Mulanya, Bima merupakan kerajaan yang dipengaruhi HinduBudha yang bercampur dengan kebudayaan asli. Sebelum Islam
datang, penduduknya mempercayai arwah-arwah lelulur mereka
sebagai penjaga kehidupan. Pada awal abad ke-17, barulah
ajaran Islam masuk ke Bima, yang terletak di bagian timur Pulau
Sumbawa. Tepatnya pada tahun 1620, raja Bima yang
bernama La Kai memeluk Islam dan namanya berganti
menjadi Abdul Kahir.
Sesungguhnya, ajaran Islam telah masuk ke daerah Sumbawa
sejak abad ke16. Persebaran Islam di wilayah ini terbagi dalam
dua gelombang. Gelombang pertama sekitar tahun 1540-1550
oleh para mubalig dan pedagang dari Demak. Sementara,
gelombang kedua terjadi pada 1620 oleh orang-orang Sulawesi.

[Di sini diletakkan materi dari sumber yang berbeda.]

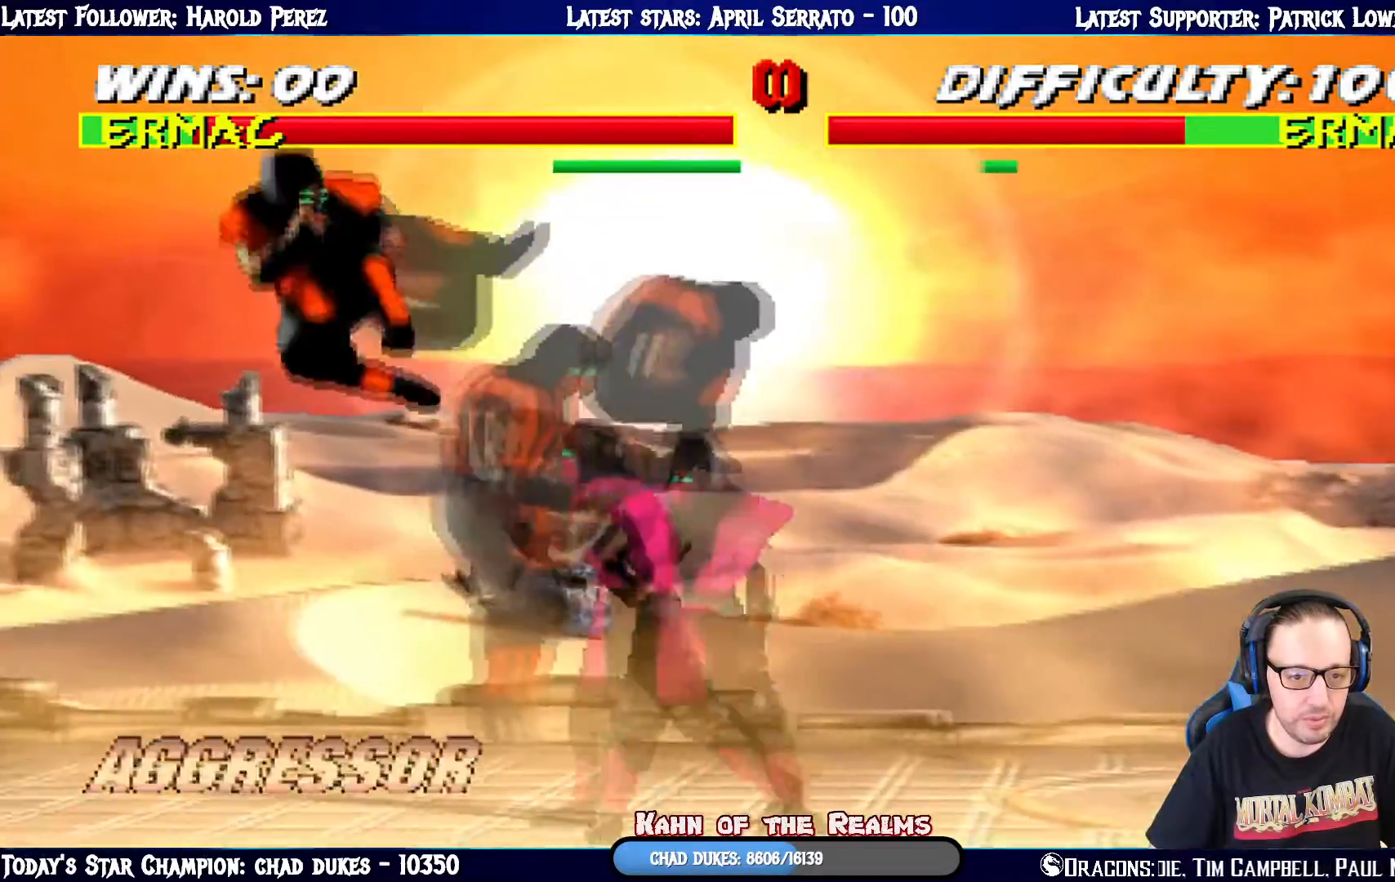
{"buttons": ["L1", "DPAD_RIGHT"], "left_stick": "center", "right_stick": "center", "events": [[100, "TRIANGLE", "up"], [133, "DPAD_LEFT", "up"], [166, "TRIANGLE", "down"], [183, "DPAD_UP", "up"], [233, "L1", "up"], [333, "TRIANGLE", "up"], [483, "L1", "down"], [500, "DPAD_RIGHT", "down"]]}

Pada gelombang kedua inilah Raja Bima, La Kai, tertarik untuk
menjadi muslim.

Periode Pemerintahan
Sejak awal berdirinya hingga saat ini, telah memerintah sekitar
60 orang raja atau sultan di Kerajaan Bima. Khusus pada periode
Islam, ada 14 orang sultan. Ketika Jepang masuk ke Indonesia,
yang berkuasa di Kerajaan Bima adalah Sultan Muhammad
Shalahuddin. Ia meninggal dunia pada tahun 1951, dan kemudian
digantikan oleh anaknya, Abdul Khair II. Di masa Abdul Khair II
ini, ia tidak banyak berkecimpung untuk mengurus Kerajaan
Bima, sebab ia lebih memilih menjadi pegawai di Departemen
Dalam Negeri dan anggota Parlemen. Ketika meninggal dunia, ia
digantikan oleh anak tertuanya, Putra Feri Andi Zulkarnain.
Wilayah Kekuasaan
Wilayah kerajaan Bima mencakup Pulau Sumbawa bagian
timur dan tanah-tanah timur, Seperti Sawu, Alor, Sumba,
Larantuka, Ende, Manggarai dan Komodo.